7263483 Some women don't have one, and this may be tied to the lack of ability to achieve orgasm in those women.

Soooooooooooo... to help, they should get parts of a dude's hypertrophic prostate! It's win-win! :pinkiecrazy:

(Alondro is what happens when someone learns TOO much about biology...)

7263799
And the mysterious spy and ally to stallions, Private Browsing.

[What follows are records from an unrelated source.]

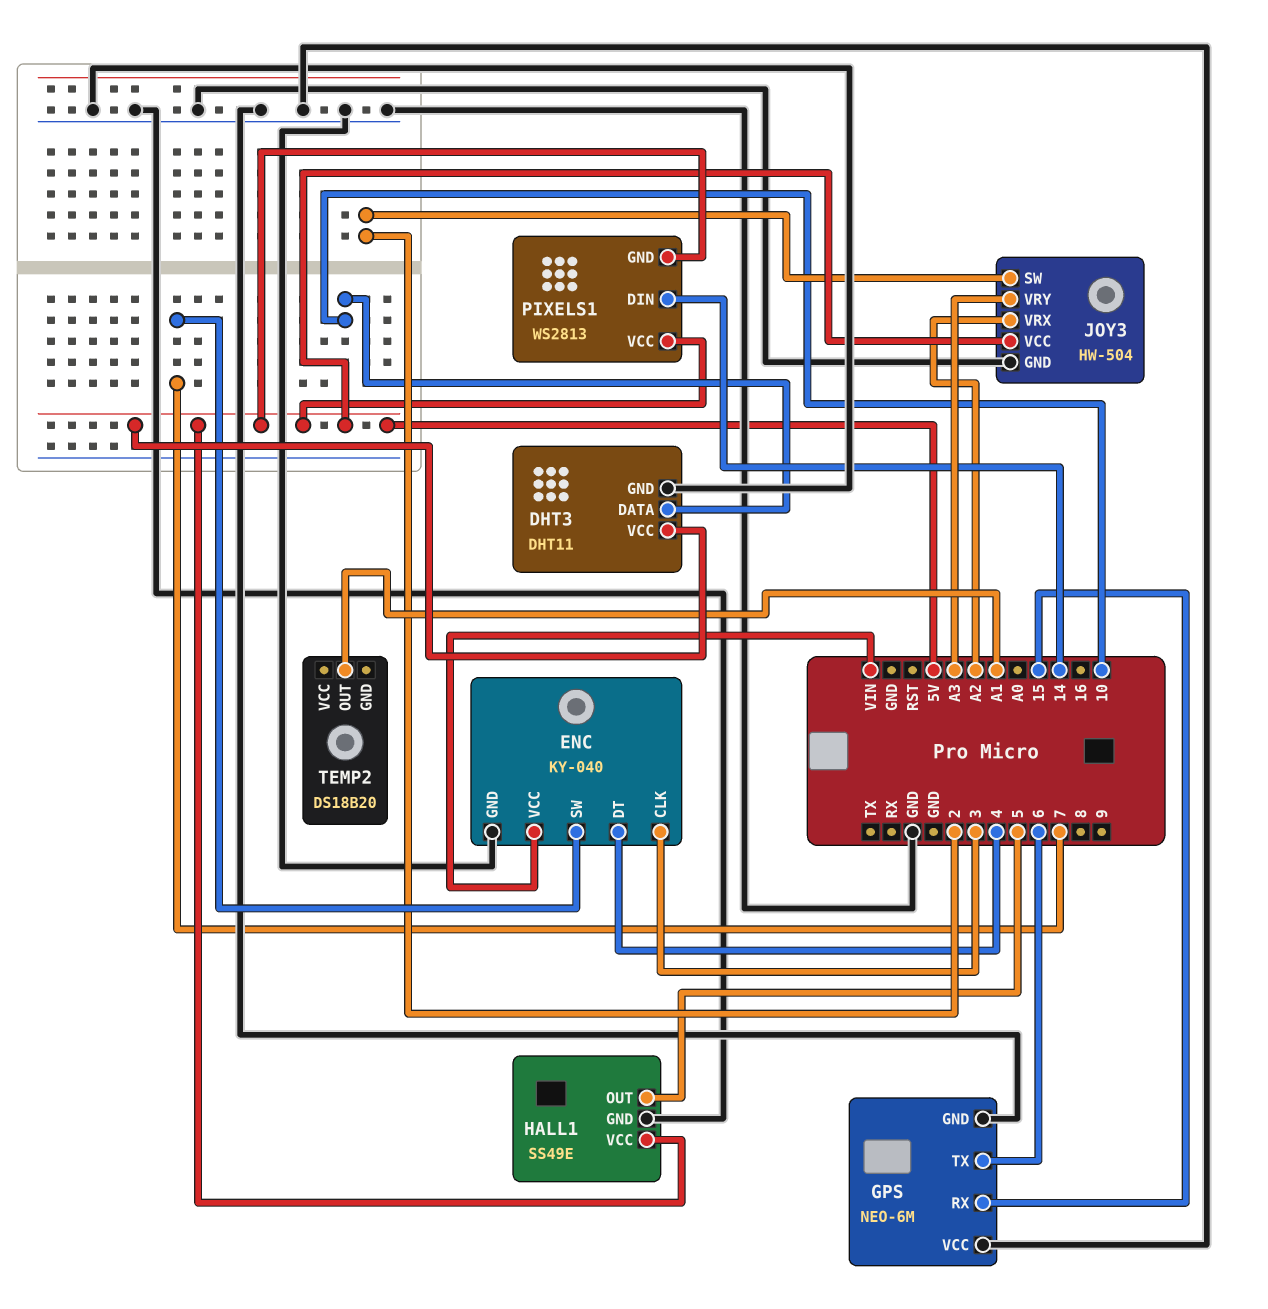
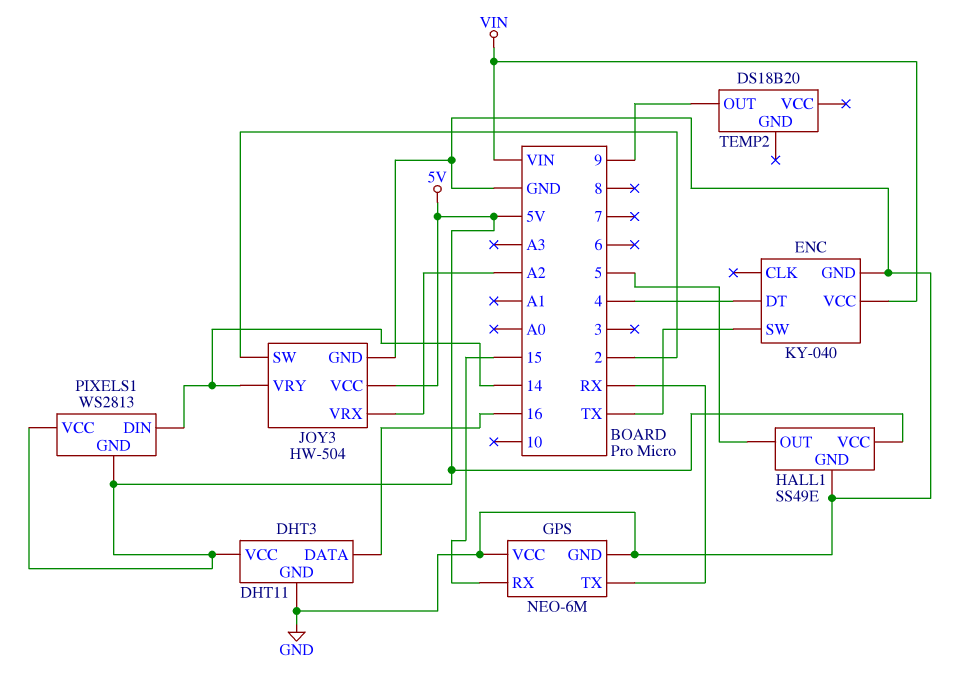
DHT3 pin DATA: 10 -> 16
ENC pin CLK: 3 -> none
ENC pin SW: 7 -> TX
GPS pin TX: 6 -> RX
JOY3 pin VRY: A3 -> 14
TEMP2 pin OUT: A1 -> 9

This gets a like for simply glorious insanity. Discord is most pleased. :pinkiecrazy:

7263104 Donald Trump has died suddenly!

:trollestia:

7265351 I can't believe i got click baited right there... there was just SO MANY HINTS!!! *flips the fuck out*

This story gave me cancer.

7265351 Thank you for that. :rainbowlaugh: I needed that troll to make me smile. :pinkiehappy:

7263673 It's basically a big internet joke roughly translated as "clickbait is cancerous." :rainbowlaugh:

Im not sure what I expected... but it definetly wasn't this! :rainbowlaugh:

7265640 (Alondro achieves victory and his troll powers expand to new lengths!) Huh huh huh, expanding lengths... :rainbowwild:

7265796 This story cured my cancer... but gave me Pony AIDS. :fluttercry:

7266175 I think I understand it now, but it's hard to put it in words.

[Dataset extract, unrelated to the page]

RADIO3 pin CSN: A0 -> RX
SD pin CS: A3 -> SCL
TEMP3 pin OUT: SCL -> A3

7265351 A Rick Roll? Seriously? I New it was a troll, but I wanted to see what the troll was.

To the author: Goddammit this story was click bait.

7268074 But it still worked!

For all common pranks, wait a couple years until they fade from memory, then they'll work again!

7268277 Oh, I learned about the Rick Roll on Monday whilst reading about it. Whilst reading, I remembered what the song sounded like, and played it a few times. Then, here I am. How long ago was that a prank? (by the way, I'm 14, so I wasn't Rick Rolled before. That is what it's called, right?)

7266730 Yeah, don't worry about it too much.

Say what you want, this story made perfect sense.
Clickbait is the source of cancer.

Scandalous how could this happen!?

7268340 It was first used by Richard the Lionhearted's troops after they tricked some Muslims in the Crusades by shouting "Yowzahs! It's Allah!" and pointing behind them, so they all turned around just to see Richard (Rick to his friends) rushing up to lop their heads off, which rolled on the ground.

Hence, the Rick Roll was born!

True story! :pinkiecrazy:

7270532 Yes, of course. That must be exactly how it happened.

I came into this expecting an OC, and got Ass Cancer. 10/10

You hecked me good.

Oddly, you perfectly delivered precisely what you advertised.
Click Bait did come to Ponyville.
And no, I did not expect what happened next.

fucktupled

oh that killed me, good thing im undead.

i hape that pops up some were else in your stories.

7263483 i like it when rain falls into each life instead.

... Take an upvote... Just... take it.